» Exercise aim: Restate word for word the lines of the entries below, starting with the line that holds "methods for storing" and ending with the line that holds "editor, create a", and no others.
START Exercise data
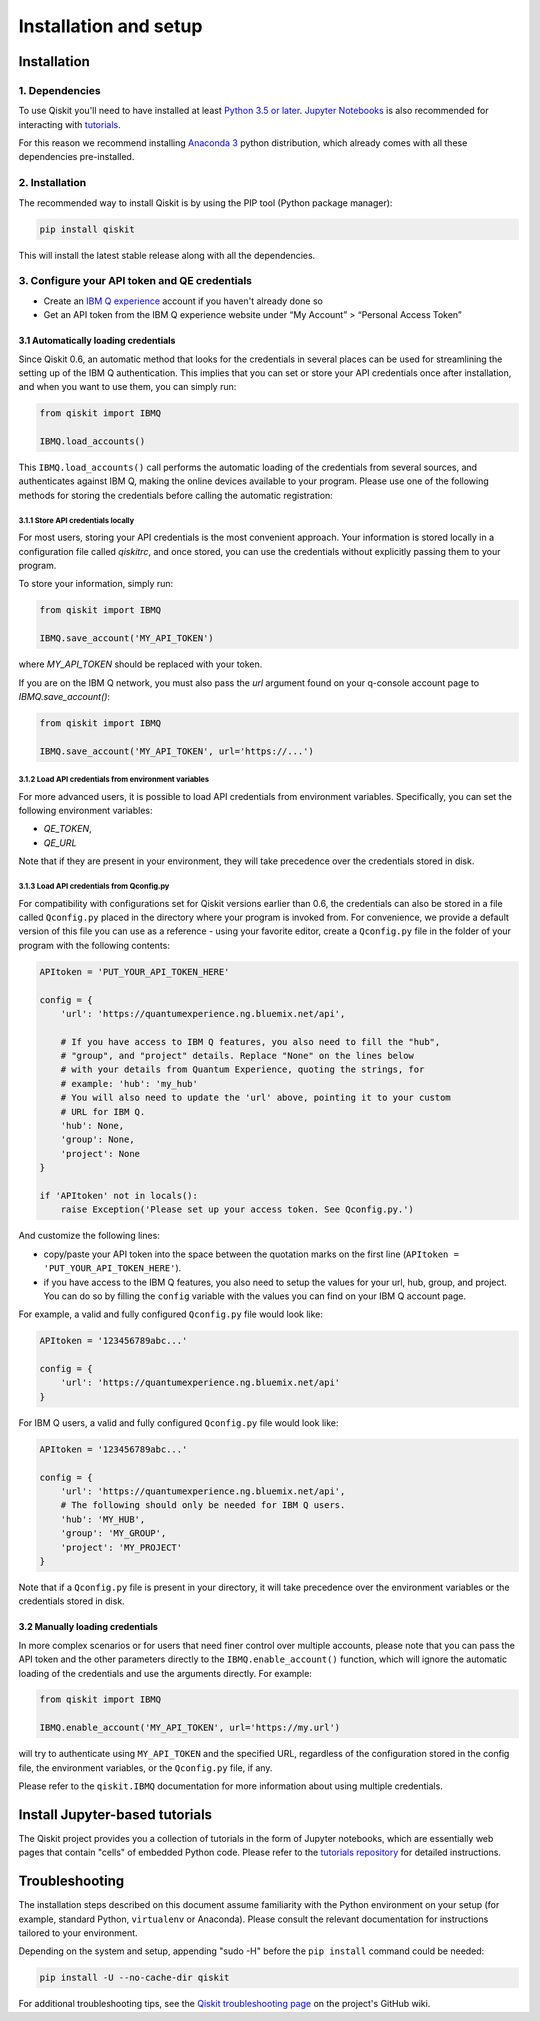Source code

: ======================
Installation and setup
======================

Installation
============

1. Dependencies
---------------

To use Qiskit you'll need to have installed at least
`Python 3.5 or later <https://www.python.org/downloads/>`__.
`Jupyter Notebooks <https://jupyter.readthedocs.io/en/latest/install.html>`__
is also recommended for interacting with
`tutorials`_.

For this reason we recommend installing `Anaconda 3 <https://www.continuum.io/downloads>`__
python distribution, which already comes with all these dependencies pre-installed.


2. Installation
---------------

The recommended way to install Qiskit is by using the PIP tool (Python
package manager):

.. code:: sh

    pip install qiskit

This will install the latest stable release along with all the dependencies.


.. _qconfig-setup:

3. Configure your API token and QE credentials
----------------------------------------------

-  Create an `IBM Q
   experience <https://quantumexperience.ng.bluemix.net>`__ account if
   you haven't already done so
-  Get an API token from the IBM Q experience website under “My
   Account” > “Personal Access Token”


3.1 Automatically loading credentials
^^^^^^^^^^^^^^^^^^^^^^^^^^^^^^^^^^^^^

Since Qiskit 0.6, an automatic method that looks for the credentials in several
places can be used for streamlining the setting up of the IBM Q authentication.
This implies that you can set or store your API credentials once after
installation, and when you want to use them, you can simply run:

.. code:: python

    from qiskit import IBMQ

    IBMQ.load_accounts()

This ``IBMQ.load_accounts()`` call performs the automatic loading of the
credentials from several sources, and authenticates against IBM Q, making the
online devices available to your program. Please use one of the following
methods for storing the credentials before calling the automatic registration:

3.1.1 Store API credentials locally
"""""""""""""""""""""""""""""""""""

For most users, storing your API credentials is the most convenient approach.
Your information is stored locally in a configuration file called `qiskitrc`,
and once stored, you can use the credentials without explicitly passing them
to your program.

To store your information, simply run:

.. code:: python

    from qiskit import IBMQ

    IBMQ.save_account('MY_API_TOKEN')


where `MY_API_TOKEN` should be replaced with your token.

If you are on the IBM Q network, you must also pass the `url` 
argument found on your q-console account page to `IBMQ.save_account()`:

.. code:: python

    from qiskit import IBMQ

    IBMQ.save_account('MY_API_TOKEN', url='https://...')


3.1.2 Load API credentials from environment variables
"""""""""""""""""""""""""""""""""""""""""""""""""""""

For more advanced users, it is possible to load API credentials from 
environment variables. Specifically, you can set the following environment
variables:

* `QE_TOKEN`,
* `QE_URL`

Note that if they are present in your environment, they will take precedence
over the credentials stored in disk.

3.1.3 Load API credentials from Qconfig.py
""""""""""""""""""""""""""""""""""""""""""

For compatibility with configurations set for Qiskit versions earlier than 0.6,
the credentials can also be stored in a file called ``Qconfig.py`` placed in
the directory where your program is invoked from. For convenience, we provide
a default version of this file you can use as a reference - using your favorite
editor, create a ``Qconfig.py`` file in the folder of your program with the
following contents:

.. code:: python

    APItoken = 'PUT_YOUR_API_TOKEN_HERE'

    config = {
        'url': 'https://quantumexperience.ng.bluemix.net/api',

        # If you have access to IBM Q features, you also need to fill the "hub",
        # "group", and "project" details. Replace "None" on the lines below
        # with your details from Quantum Experience, quoting the strings, for
        # example: 'hub': 'my_hub'
        # You will also need to update the 'url' above, pointing it to your custom
        # URL for IBM Q.
        'hub': None,
        'group': None,
        'project': None
    }

    if 'APItoken' not in locals():
        raise Exception('Please set up your access token. See Qconfig.py.')

And customize the following lines:

* copy/paste your API token into the space between the quotation marks on the
  first line (``APItoken = 'PUT_YOUR_API_TOKEN_HERE'``).
* if you have access to the IBM Q features, you also need to setup the
  values for your url, hub, group, and project. You can do so by filling the
  ``config`` variable with the values you can find on your IBM Q account
  page.

For example, a valid and fully configured ``Qconfig.py`` file would look like:

.. code:: python

    APItoken = '123456789abc...'

    config = {
        'url': 'https://quantumexperience.ng.bluemix.net/api'
    }

For IBM Q users, a valid and fully configured ``Qconfig.py`` file would look
like:

.. code:: python

    APItoken = '123456789abc...'

    config = {
        'url': 'https://quantumexperience.ng.bluemix.net/api',
        # The following should only be needed for IBM Q users.
        'hub': 'MY_HUB',
        'group': 'MY_GROUP',
        'project': 'MY_PROJECT'
    }

Note that if a ``Qconfig.py`` file is present in your directory, it will take
precedence over the environment variables or the credentials stored in disk.

3.2 Manually loading credentials
^^^^^^^^^^^^^^^^^^^^^^^^^^^^^^^^

In more complex scenarios or for users that need finer control over multiple
accounts, please note that you can pass the API token and the other parameters
directly to the ``IBMQ.enable_account()`` function, which will ignore the automatic
loading of the credentials and use the arguments directly. For example:

.. code:: python

    from qiskit import IBMQ

    IBMQ.enable_account('MY_API_TOKEN', url='https://my.url')

will try to authenticate using ``MY_API_TOKEN`` and the specified URL,
regardless of the configuration stored in the config file, the environment
variables, or the ``Qconfig.py`` file, if any.

Please refer to the ``qiskit.IBMQ`` documentation for more information about
using multiple credentials.

Install Jupyter-based tutorials
===============================

The Qiskit project provides you a collection of tutorials in the form of Jupyter
notebooks, which are essentially web pages that contain "cells" of embedded
Python code. Please refer to the `tutorials repository`_ for detailed
instructions.


Troubleshooting
===============

The installation steps described on this document assume familiarity with the
Python environment on your setup (for example, standard Python, ``virtualenv``
or Anaconda). Please consult the relevant documentation for instructions
tailored to your environment.

Depending on the system and setup, appending "sudo -H" before the
``pip install`` command could be needed:

.. code:: sh

    pip install -U --no-cache-dir qiskit


For additional troubleshooting tips, see the `Qiskit troubleshooting page
<https://github.com/Qiskit/qiskit-terra/wiki/QISKit-Troubleshooting>`_
on the project's GitHub wiki.

.. _tutorials: https://github.com/Qiskit/qiskit-tutorial
.. _tutorials repository: https://github.com/Qiskit/qiskit-tutorial
.. _documentation for contributors: https://github.com/Qiskit/qiskit-terra/blob/master/.github/CONTRIBUTING.rst
.. _Qconfig.py.default: https://github.com/Qiskit/qiskit-terra/blob/stable/Qconfig.py.default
END Exercise data
» Expected answer:
methods for storing the credentials before calling the automatic registration:

3.1.1 Store API credentials locally
"""""""""""""""""""""""""""""""""""

For most users, storing your API credentials is the most convenient approach.
Your information is stored locally in a configuration file called `qiskitrc`,
and once stored, you can use the credentials without explicitly passing them
to your program.

To store your information, simply run:

.. code:: python

    from qiskit import IBMQ

    IBMQ.save_account('MY_API_TOKEN')


where `MY_API_TOKEN` should be replaced with your token.

If you are on the IBM Q network, you must also pass the `url` 
argument found on your q-console account page to `IBMQ.save_account()`:

.. code:: python

    from qiskit import IBMQ

    IBMQ.save_account('MY_API_TOKEN', url='https://...')


3.1.2 Load API credentials from environment variables
"""""""""""""""""""""""""""""""""""""""""""""""""""""

For more advanced users, it is possible to load API credentials from 
environment variables. Specifically, you can set the following environment
variables:

* `QE_TOKEN`,
* `QE_URL`

Note that if they are present in your environment, they will take precedence
over the credentials stored in disk.

3.1.3 Load API credentials from Qconfig.py
""""""""""""""""""""""""""""""""""""""""""

For compatibility with configurations set for Qiskit versions earlier than 0.6,
the credentials can also be stored in a file called ``Qconfig.py`` placed in
the directory where your program is invoked from. For convenience, we provide
a default version of this file you can use as a reference - using your favorite
editor, create a ``Qconfig.py`` file in the folder of your program with the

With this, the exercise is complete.